MNIST classification using Multi-Layer Perceptron (MLP) with 2 hidden layers. Some weight-initializers and batch-normalization are implemented.
An implementation of weight/bias initializers and batch normalization in Tensorflow.
MNIST database is used to show performance-comparison
In order to examine the effect of initializers and batch normalization, a simple network architecture called multilayer perceptrons (MLP) is employed.
MLP has following architecture.
The following initializers for weights/biases of network are considered.

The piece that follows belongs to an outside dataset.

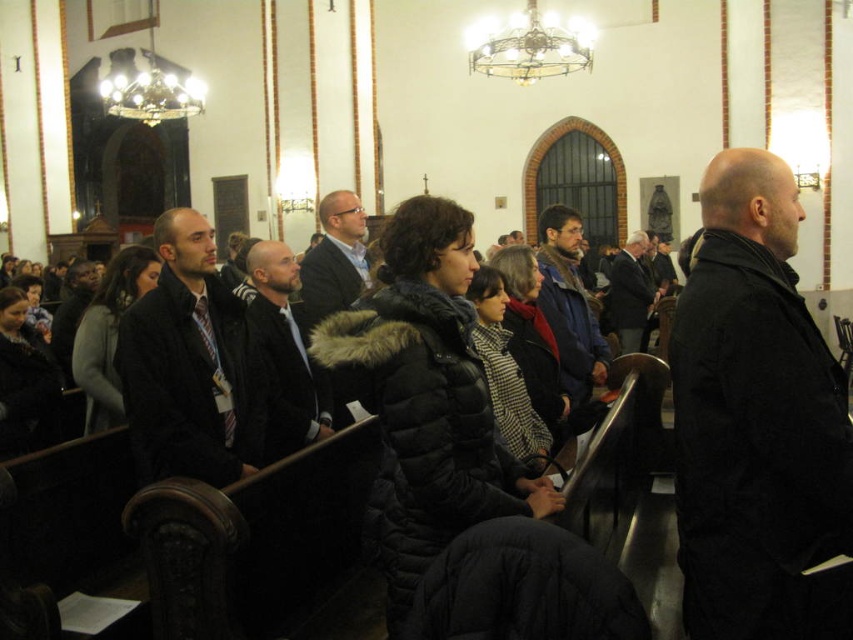
You are a photographer positioned at the back of the church. You notice two jackets at the center of the scene, a dark gray jacket at center and a matte black jacket at center. Which jacket is positioned to the left when viewed from your perspective?

The dark gray jacket at center is to the left of the matte black jacket at center, so the dark gray jacket at center is positioned to the left when viewed from your perspective.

Sample results are following.
Index | Weight Initializer | Bias Initializer | Accuracy |
---|---|---|---|
normal_w_normal_b_0.9451 | normal | normal | 0.9451 |
normal_w_zero_b_0.9485 | normal | zero | 0.9485 |
truncated_normal_w_normal_b_0.9788 | truncated_normal | normal | 0.9788 |
truncated_normal_w_zero_b_0.9790 | truncated_normal | zero | 0.9790 |
xavier_w_normal_b_0.9800 | xavier | normal | 0.9800 |
xavier_w_zero_b_0.9806 | xavier | zero | 0.9806 |
he_w_normal_b_0.9798 | he | normal | 0.9798 |
he_w_zero_b_0.9811 | he | zero | 0.9811 |
Batch normalization improves performance of network in terms of final accuracy and convergence rate. In this simulation, bias initalizer was zero-constant initializer and weight initializers were xavier / he.
Sample results are following.
Index | Weight Initializer | Batch Normalization | Accuracy |
---|---|---|---|
xavier_woBN_0.9806 | xavier | Unused | 0.9806 |
xavier_withBN_0.9812 | xavier | Used | 0.9812 |
he_woBN_0.9811 | he | Unused | 0.9811 |
he_withBN_0.9837 | he | Used | 0.9837 |
python run_main.py --weight-init <weight initializer> --bias-init <bias initializer> --batch-norm <True or False>
<weight initializer>
must be selected in [normal, truncated_normal, xavier, he].
<bias initializer>
must be selected in [normal, zero].
You may command like python run_main.py --weight-init xavier --bias-init zero --batch-norm True
.
This implementation has been tested on Tensorflow r0.12.